Approaching the exit of the exhibition, we encounter a painting by Roberto Sebastián Matta, a Chilean Surrealist and friend and associate of Cuban Wilfredo Lam, which is titled “Years of Fear” and was painted in 1941, at the height of World War II. This “fear” is also somehow filtered through an esoteric dimension. We must never forget that in the esoteric worldview, catastrophes are neither denied nor hidden. There is a “solve” before the “coagula,” and even catastrophes and disasters are somehow part of a sacred logic and history, which is grasped in their own way by these artists in the terrible years of World War II.
We are now in the late Surrealism, that of the 1950s, in which some of the Surrealists were in conversation with other currents that put at the center of their artistic experience the fear of the atomic bomb and at the same time the fascination for the discoveries about atomic energy. However, the Surrealists also experienced the fear of the atomic bomb through a dreamlike and magical gaze. One of the most significant works from this period exhibited in Venice is Salvador Dalí’s (1904–1989) “Uranium and Atomica Melancholica Idyll,” a beautiful but cautionary work painted immediately after the American bombing of Japan.

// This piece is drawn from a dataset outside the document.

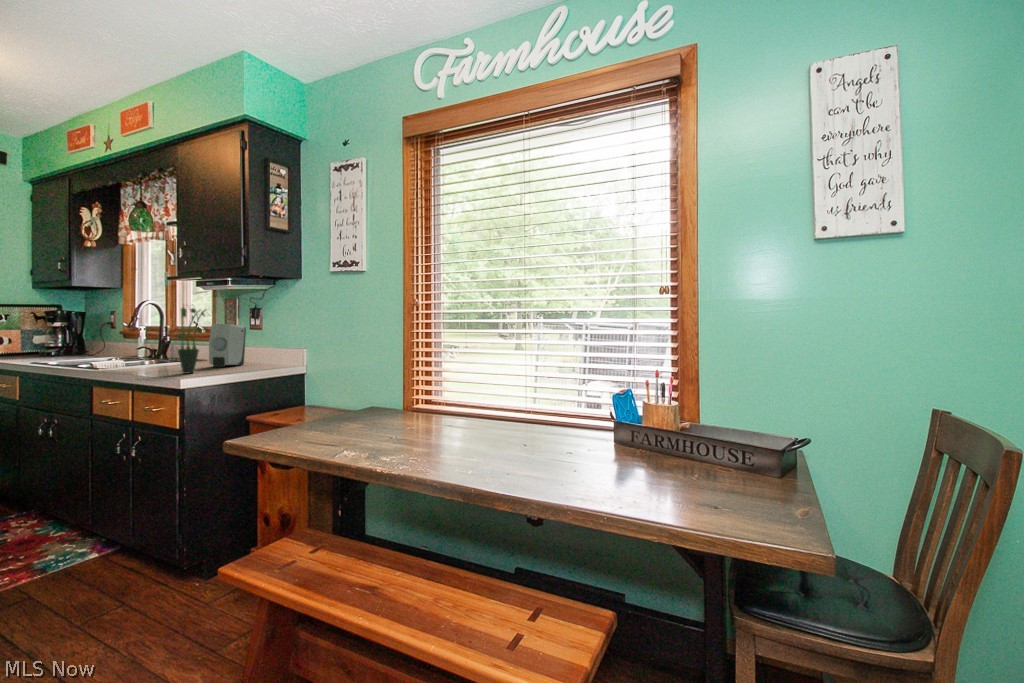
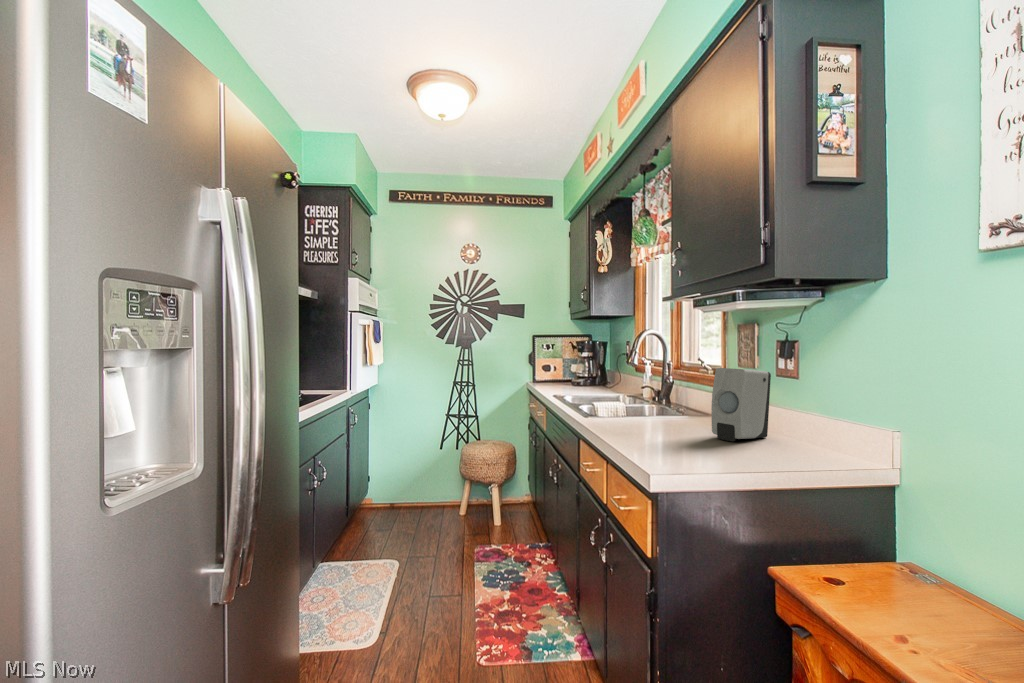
potted plant: present [178,307,206,373] -> none [658,342,708,459]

It is a painting about the risks the atomic bomb poses to humanity. We see the bombers and the disasters, but we also see a young American with his baseball bat reminding us that the United States is the country that dropped the atomic bomb. One could say that we are facing an anti-nuclear protest. But the protest after Hiroshima and Nagasaki here is filtered in a typically Surrealist key and repurposes the symbols typical of Dalí’s work.
The last room of the exhibition, which features Matta’s “Fear” and Dalí’s “Idyll,” should be read as a whole to see how a Surrealism that had reached its last fires questioned the age of the atomic risk. It still did so somewhat in conversation with its roots and history, of which, as this exhibition has shown, esotericism and magic, with different approaches according to different artists and decades, were inescapable components.